The Union Health Ministry has warned States that the delta plus variant, which is currently a variant of concern, has increased transmissibility, stronger binding to receptors of lung cells, and potential reduction in monoclonal antibody response.
Directing the States to initiate more focused and stringent measures to contain the virus spread, the Ministry has now also instructed that adequate number of samples from positive persons have to be sent to the designated labs so that clinical epidemiological correlations can be established.

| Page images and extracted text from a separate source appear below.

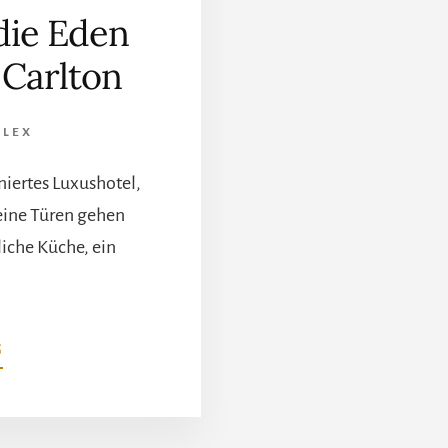
die Eden
 Carlton
ALEX
iniertes Luxushotel,
seine Türen gehen
liche Küche, ein
ÜBERGÖNNEN
G
SIE
SICH
DIE
EDEN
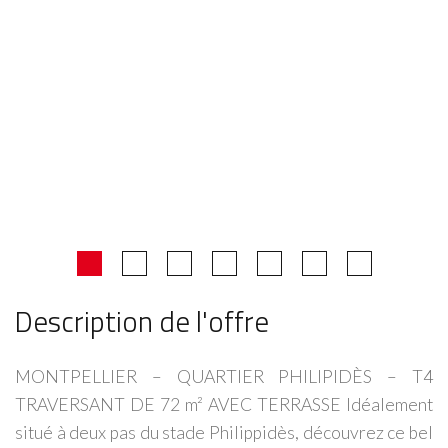
Description de l'offre
MONTPELLIER – QUARTIER PHILIPIDÈS – T4
TRAVERSANT DE 72 m² AVEC TERRASSE Idéalement
situé à deux pas du stade Philippidès, découvrez ce bel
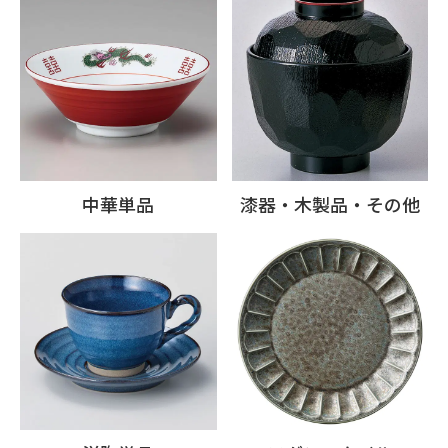
中華単品
漆器・木製品・その他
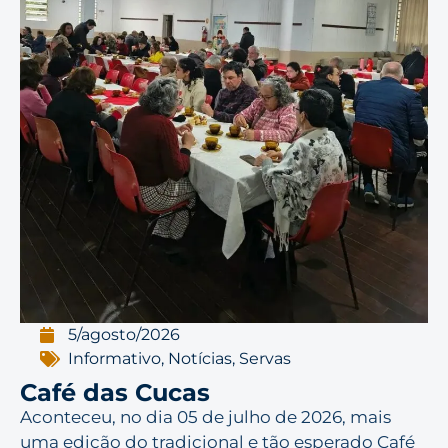
5/agosto/2026
Informativo
,
Notícias
,
Servas
Café das Cucas
Aconteceu, no dia 05 de julho de 2026, mais
uma edição do tradicional e tão esperado Café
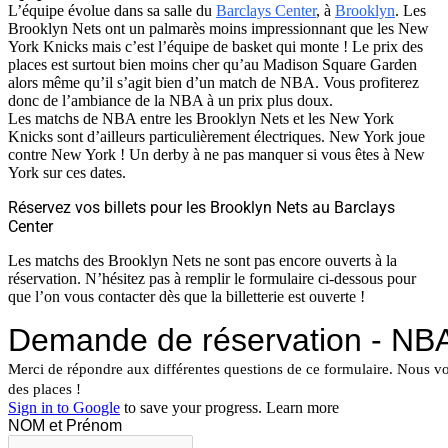
L’équipe évolue dans sa salle du
Barclays Center
, à
Brooklyn
. Les
Brooklyn Nets ont un palmarès moins impressionnant que les New
York Knicks mais c’est l’équipe de basket qui monte ! Le prix des
places est surtout bien moins cher qu’au Madison Square Garden
alors même qu’il s’agit bien d’un match de NBA. Vous profiterez
donc de l’ambiance de la NBA à un prix plus doux.
Les matchs de NBA entre les Brooklyn Nets et les New York
Knicks sont d’ailleurs particulièrement électriques. New York joue
contre New York ! Un derby à ne pas manquer si vous êtes à New
York sur ces dates.
Réservez vos billets pour les Brooklyn Nets au Barclays
Center
Les matchs des Brooklyn Nets ne sont pas encore ouverts à la
réservation. N’hésitez pas à remplir le formulaire ci-dessous pour
que l’on vous contacter dès que la billetterie est ouverte !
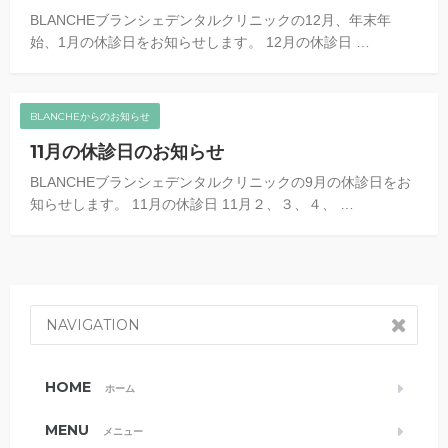
BLANCHEブランシェデンタルクリニックの12月、年末年
始、1月の休診日をお知らせします。 12月の休診日 …
BLANCHEからのお知らせ
11月の休診日のお知らせ
BLANCHEブランシェデンタルクリニックの9月の休診日をお
知らせします。 11月の休診日 11月２、３、４、 …
NAVIGATION
HOME
ホーム
MENU
メニュー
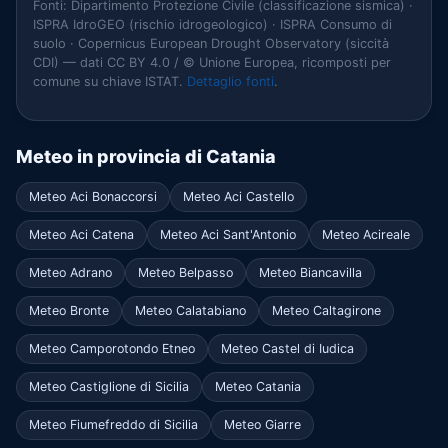
Fonti: Dipartimento Protezione Civile (classificazione sismica) ·
ISPRA IdroGEO (rischio idrogeologico) · ISPRA Consumo di
suolo · Copernicus European Drought Observatory (siccità
CDI) — dati CC BY 4.0 / © Unione Europea, ricomposti per
comune su chiave ISTAT.
Dettaglio fonti
.
Meteo in provincia di Catania
Meteo Aci Bonaccorsi
Meteo Aci Castello
Meteo Aci Catena
Meteo Aci Sant'Antonio
Meteo Acireale
Meteo Adrano
Meteo Belpasso
Meteo Biancavilla
Meteo Bronte
Meteo Calatabiano
Meteo Caltagirone
Meteo Camporotondo Etneo
Meteo Castel di Iudica
Meteo Castiglione di Sicilia
Meteo Catania
Meteo Fiumefreddo di Sicilia
Meteo Giarre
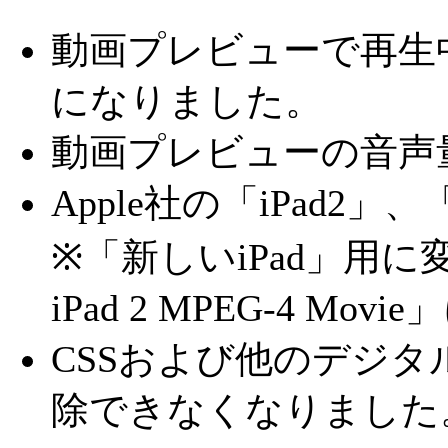
動画プレビューで再生
になりました。
動画プレビューの音声
Apple社の「iPad2
※「新しいiPad」用に
iPad 2 MPEG-4 M
CSSおよび他のデジ
除できなくなりました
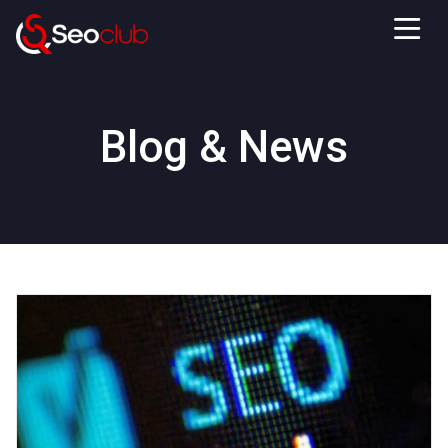
Blog & News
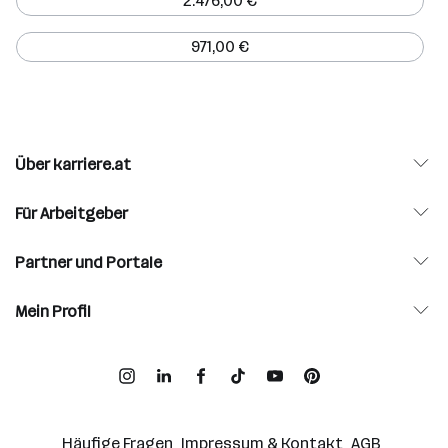
2.476,00 €
971,00 €
Über karriere.at
Für Arbeitgeber
Partner und Portale
Mein Profil
Häufige Fragen
Impressum & Kontakt
AGB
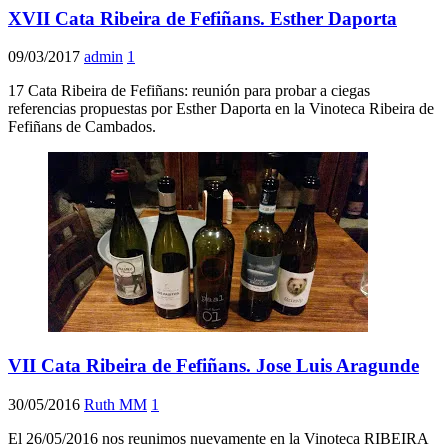
XVII Cata Ribeira de Fefiñans. Esther Daporta
09/03/2017
admin
1
17 Cata Ribeira de Fefiñans: reunión para probar a ciegas
referencias propuestas por Esther Daporta en la Vinoteca Ribeira de
Fefiñans de Cambados.
VII Cata Ribeira de Fefiñans. Jose Luis Aragunde
30/05/2016
Ruth MM
1
El 26/05/2016 nos reunimos nuevamente en la Vinoteca RIBEIRA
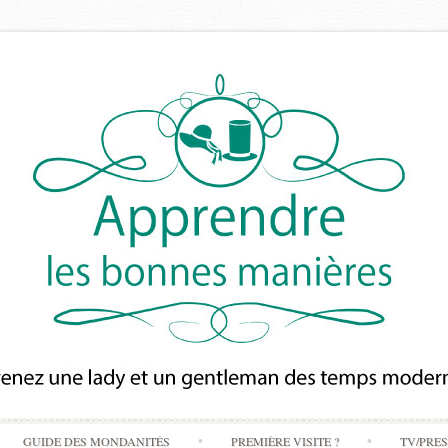
Skip
GUIDE DES MONDANITÉS
PREMIÈRE VISITE ?
TV/PRE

“The Ministry wrote on the communication and has advised immediate containment measures which must be put in place in districts and clusters, where the variant has been detected, including preventing crowds and intermingling of people. It has also advocated for widespread testing, prompt tracing as well as vaccine coverage on a priority basis,” said a Ministry official.
“The Ministry has written to Rajasthan, Tamil Nadu, Karnataka, Punjab, Haryana, J&K, Gujarat and Andhra Pradesh where some districts have this variant,” he said. Doctors across India have also cautioned against any relaxation in adherence to COVID-appropriate behaviour. Archana Dhawan Bajaj, director, Nurture IVF said that the delta variant has been labeled as ‘Variant of Concern’ by World Health Organisation (WHO) for multiple reasons.
“The delta variant is more resistant to medication, treatment, and vaccination. Therefore, people who have been vaccinated can still be affected by this variant and can go on to get the clinical illness. Neutralising antibodies against this variant post-vaccination seem to be nearly five times lower in people who have already been vaccinated than the other variants,” she said.
The Delta Plus variant, currently a variant of concern, has increased transmissibility, stronger binding to receptors of lung cells and potential reduction in monoclonal antibody response.
Doctors across India have also cautioned against any relaxation in adherence to COVID-appropriate behaviour in view of variants such as the Delta Plus cropping up. “There is a noticeable increase in hospitalisations, ICU admissions, mortality, and morbidity for people affected with this variant. This variant seems to be responsible for a fair number of re-occurrences,” Dr. Archana Dhawan Bajaj, director, Nurture IVF, told The Hindu.
Doctors add that COVID-19 being an RNA virus has a tendency to undergo rapid mutations and there is a need to step up the vaccination drive across the globe. Meanwhile, the Centre informed the Supreme Court on Saturday that it will require 186 to 188 crore vaccine doses to twice inoculate the 93 to 94 crore population aged above 18 years. 51.6 crore doses would be made available by July 31, it said, leaving a requirement of approximately 135 crore vaccine doses if it is to complete immunisation against COVID-19 by December 2021.